Donald James nobel laureate Cram developed host-guest chemistry

Donald James Cram – co-founder of host-guest chemistry

Article on Donald James Cram

Biography & Contributions

Donald James Cram was an American chemist and Nobel laureate born on April 22, 1919 – died on June 17, 2001. Cram amplified and expanded synthesis of the crown ethers. He was well known for development and use of molecules with structure-specific interactions of high selectivity.

Cram received many awards and medals like National Academy of Science Award in the year of 1955, ACS Cope Award in the year of 1974, ACS Southern California Tolman Award in the year of 1984, ACS Chicago Section Willard Gibbs Medal in the year of 1985, Nobel Prize in chemistry in the year of 1987, Glenn T. Seaborg Medal in the year of 1989.

Cram expanded upon Charles Pedersen's ground-breaking synthesis of crown ethers, two-dimensional organic compounds that are able to recognize and selectively combine with the ions of certain metal elements. He synthesized molecules that took this chemistry into three dimensions, creating an array of differently shaped molecules that could interact selectively with other chemicals because of their complementary three-dimensional structures.

In 1963, Charles Pedersen announced his discovery of the first crown ethers. Building on Ped-ersen's discovery, Jean-Marie Lehn in 1969 developed bycyclic compounds of crown ethers, called cryptands. Both Lehn and Cram later developed increasingly sophisticated organic compounds. The contribution of these scientists laid the foundation for the field of research called “host-guest” chemistry. The main goal of host-guest chemistry was to mimic the interaction between enzymes and their substrates in living cells by creating large molecules that would bind selectively with smaller ones. The compounds are utilized in building sensors, electrodes, and molecular traps.

Cram's work represented a large step toward the synthesis of functional laboratory-made mimics of enzymes and other natural molecules whose special chemical behavior is due to their characteristic structure. He also did work in stereochemistry and Cram's rule of asymmetric induction

Crown Ethers

Crown ethers are cyclic chemical compounds that consist of a ring containing several ether groups. Crown ethers are much broader than the oligomers of ethylene oxide. Crown ethers strongly bind certain cations, forming complexes. Crown ethers are not the only macrocyclic ligands that have affinity for the potassium cation.
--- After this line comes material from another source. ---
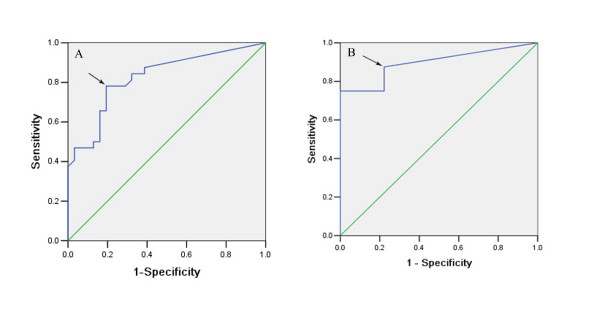
ROC curve of MLR for predicting survival rate. A. For predicting the 3-year survival rate; B. For predicting the 5-year survival rate.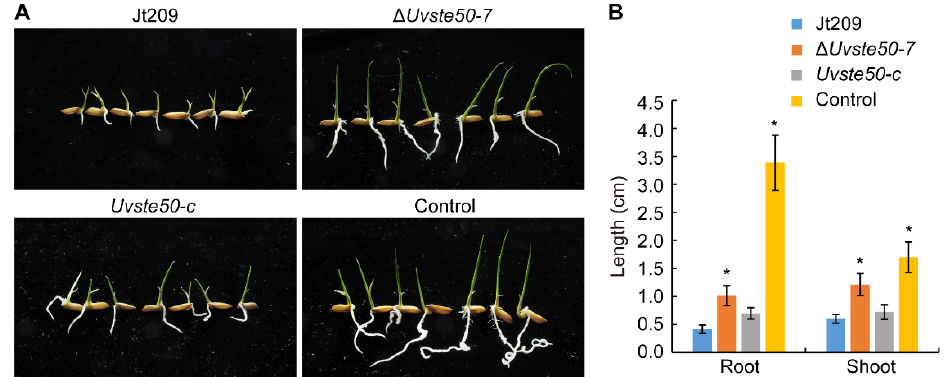
Figure 5. Assays for toxicity of U. virens culture filtrates with rice seeds. ( A ) Seeds of rice cultivar Liangyoupeijiu were incubated on sterile filter papers soaked with filtrates of 5 ‐ day ‐ old PSB cul ‐ tures of the wild ‐ type strain Jt209, Δ Uvste50 mutant, and the complemented strain Uvste50 ‐ c . Shoot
A nucleophile is a chemical species that donates an electron pair to an electrophile to form a chemical bond in relation to a reaction. Nucleophilic describes the affinity of a nucleophile to the nuclei. Neutral nucleophilic reactions with solvents such as alcohols and water are named solvolysis. Nucleophiles may take part in nucleophilic substitution.

Asymmetric Induction

Asymmetric induction in stereochemistry describes the preferential formation in a chemical reaction of one enantiomer or diastereoisomer over the other as a result of the influence of a chiral feature present in the substrate, reagent, catalyst or environment. Asymmetric induction is a key element in asymmetric synthesis.

The Cram's rule of asymmetric induction is

"In certain non-catalytic reactions that diastereomer will predominate, which could be formed by the approach of the entering group from the least hindered side when the rotational conformation of the C-C bond is such that the double bond is flanked by the two least bulky groups attached to the adjacent asymmetric center."